Written task - Recast the lines from the start of the records through the line containing "state / province: Tachira" as a JSON list of strings, one per line, leaving out blank lines.

(Records)
--- BEGIN ---
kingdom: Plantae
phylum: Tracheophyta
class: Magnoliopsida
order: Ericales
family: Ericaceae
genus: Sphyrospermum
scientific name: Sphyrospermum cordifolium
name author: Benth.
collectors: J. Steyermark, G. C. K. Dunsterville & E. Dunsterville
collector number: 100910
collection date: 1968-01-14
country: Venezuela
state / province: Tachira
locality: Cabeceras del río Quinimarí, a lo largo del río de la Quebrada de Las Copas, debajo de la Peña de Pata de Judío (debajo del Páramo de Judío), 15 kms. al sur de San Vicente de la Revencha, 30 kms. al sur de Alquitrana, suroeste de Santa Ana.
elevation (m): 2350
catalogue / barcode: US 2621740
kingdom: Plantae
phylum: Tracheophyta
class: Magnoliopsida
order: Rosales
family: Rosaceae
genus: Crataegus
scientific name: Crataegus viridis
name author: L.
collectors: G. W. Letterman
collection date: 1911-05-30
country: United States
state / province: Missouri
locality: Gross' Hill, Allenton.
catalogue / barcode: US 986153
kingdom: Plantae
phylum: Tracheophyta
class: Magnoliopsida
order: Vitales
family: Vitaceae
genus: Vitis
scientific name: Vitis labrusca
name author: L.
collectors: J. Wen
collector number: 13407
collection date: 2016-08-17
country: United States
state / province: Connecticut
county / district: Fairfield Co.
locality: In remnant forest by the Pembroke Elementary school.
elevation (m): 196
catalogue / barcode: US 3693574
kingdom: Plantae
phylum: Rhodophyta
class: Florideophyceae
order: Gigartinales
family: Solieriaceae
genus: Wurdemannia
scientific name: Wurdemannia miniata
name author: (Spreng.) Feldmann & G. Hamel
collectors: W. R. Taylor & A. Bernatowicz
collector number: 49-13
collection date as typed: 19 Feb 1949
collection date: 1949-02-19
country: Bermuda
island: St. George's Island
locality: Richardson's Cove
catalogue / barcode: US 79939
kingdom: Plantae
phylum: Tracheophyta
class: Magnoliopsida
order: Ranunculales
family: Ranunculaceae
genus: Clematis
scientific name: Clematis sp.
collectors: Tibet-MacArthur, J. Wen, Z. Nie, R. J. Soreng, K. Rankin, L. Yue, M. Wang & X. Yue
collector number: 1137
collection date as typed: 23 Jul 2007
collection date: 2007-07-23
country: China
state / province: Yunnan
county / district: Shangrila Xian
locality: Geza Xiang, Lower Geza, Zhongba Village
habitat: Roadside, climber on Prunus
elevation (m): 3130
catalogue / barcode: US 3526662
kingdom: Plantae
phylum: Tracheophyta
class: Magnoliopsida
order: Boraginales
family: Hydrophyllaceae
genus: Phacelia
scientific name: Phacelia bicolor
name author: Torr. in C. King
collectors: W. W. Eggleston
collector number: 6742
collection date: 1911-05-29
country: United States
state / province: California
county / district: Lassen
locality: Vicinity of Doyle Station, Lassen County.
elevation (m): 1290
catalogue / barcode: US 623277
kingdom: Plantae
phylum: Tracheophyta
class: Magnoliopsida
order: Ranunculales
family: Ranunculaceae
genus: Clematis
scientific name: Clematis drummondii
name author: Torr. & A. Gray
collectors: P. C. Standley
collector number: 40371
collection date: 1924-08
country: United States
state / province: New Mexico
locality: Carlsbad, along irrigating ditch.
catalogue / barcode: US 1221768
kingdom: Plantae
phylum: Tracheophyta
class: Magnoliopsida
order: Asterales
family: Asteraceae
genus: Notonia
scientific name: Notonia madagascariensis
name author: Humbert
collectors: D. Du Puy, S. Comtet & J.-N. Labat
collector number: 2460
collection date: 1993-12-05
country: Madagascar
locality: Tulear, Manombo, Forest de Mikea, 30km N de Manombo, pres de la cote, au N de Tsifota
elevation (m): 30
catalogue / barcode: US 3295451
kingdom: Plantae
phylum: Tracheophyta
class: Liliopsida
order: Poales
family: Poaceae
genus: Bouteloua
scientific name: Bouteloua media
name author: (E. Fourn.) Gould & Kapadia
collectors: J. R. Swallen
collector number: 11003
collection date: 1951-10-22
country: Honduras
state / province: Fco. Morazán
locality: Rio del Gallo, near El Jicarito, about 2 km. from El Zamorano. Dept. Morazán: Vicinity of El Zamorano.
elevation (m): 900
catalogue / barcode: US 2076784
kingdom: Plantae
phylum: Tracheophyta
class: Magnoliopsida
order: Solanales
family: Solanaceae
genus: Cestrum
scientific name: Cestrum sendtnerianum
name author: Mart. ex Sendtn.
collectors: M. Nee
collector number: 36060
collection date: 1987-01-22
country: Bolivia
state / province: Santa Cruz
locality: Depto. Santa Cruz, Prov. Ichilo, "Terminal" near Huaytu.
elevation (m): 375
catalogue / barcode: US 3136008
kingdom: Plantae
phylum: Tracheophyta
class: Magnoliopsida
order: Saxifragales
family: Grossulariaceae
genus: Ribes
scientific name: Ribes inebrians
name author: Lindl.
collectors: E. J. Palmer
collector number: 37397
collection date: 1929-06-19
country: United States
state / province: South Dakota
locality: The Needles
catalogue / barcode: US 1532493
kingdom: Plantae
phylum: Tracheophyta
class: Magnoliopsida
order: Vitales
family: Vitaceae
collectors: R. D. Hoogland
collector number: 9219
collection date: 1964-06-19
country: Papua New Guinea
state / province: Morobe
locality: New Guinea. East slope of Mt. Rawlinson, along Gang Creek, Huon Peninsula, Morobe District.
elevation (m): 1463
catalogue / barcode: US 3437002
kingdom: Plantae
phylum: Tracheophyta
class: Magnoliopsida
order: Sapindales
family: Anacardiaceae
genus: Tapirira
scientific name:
--- END ---
Output of the exercise -
[
  "kingdom: Plantae",
  "phylum: Tracheophyta",
  "class: Magnoliopsida",
  "order: Ericales",
  "family: Ericaceae",
  "genus: Sphyrospermum",
  "scientific name: Sphyrospermum cordifolium",
  "name author: Benth.",
  "collectors: J. Steyermark, G. C. K. Dunsterville & E. Dunsterville",
  "collector number: 100910",
  "collection date: 1968-01-14",
  "country: Venezuela",
  "state / province: Tachira"
]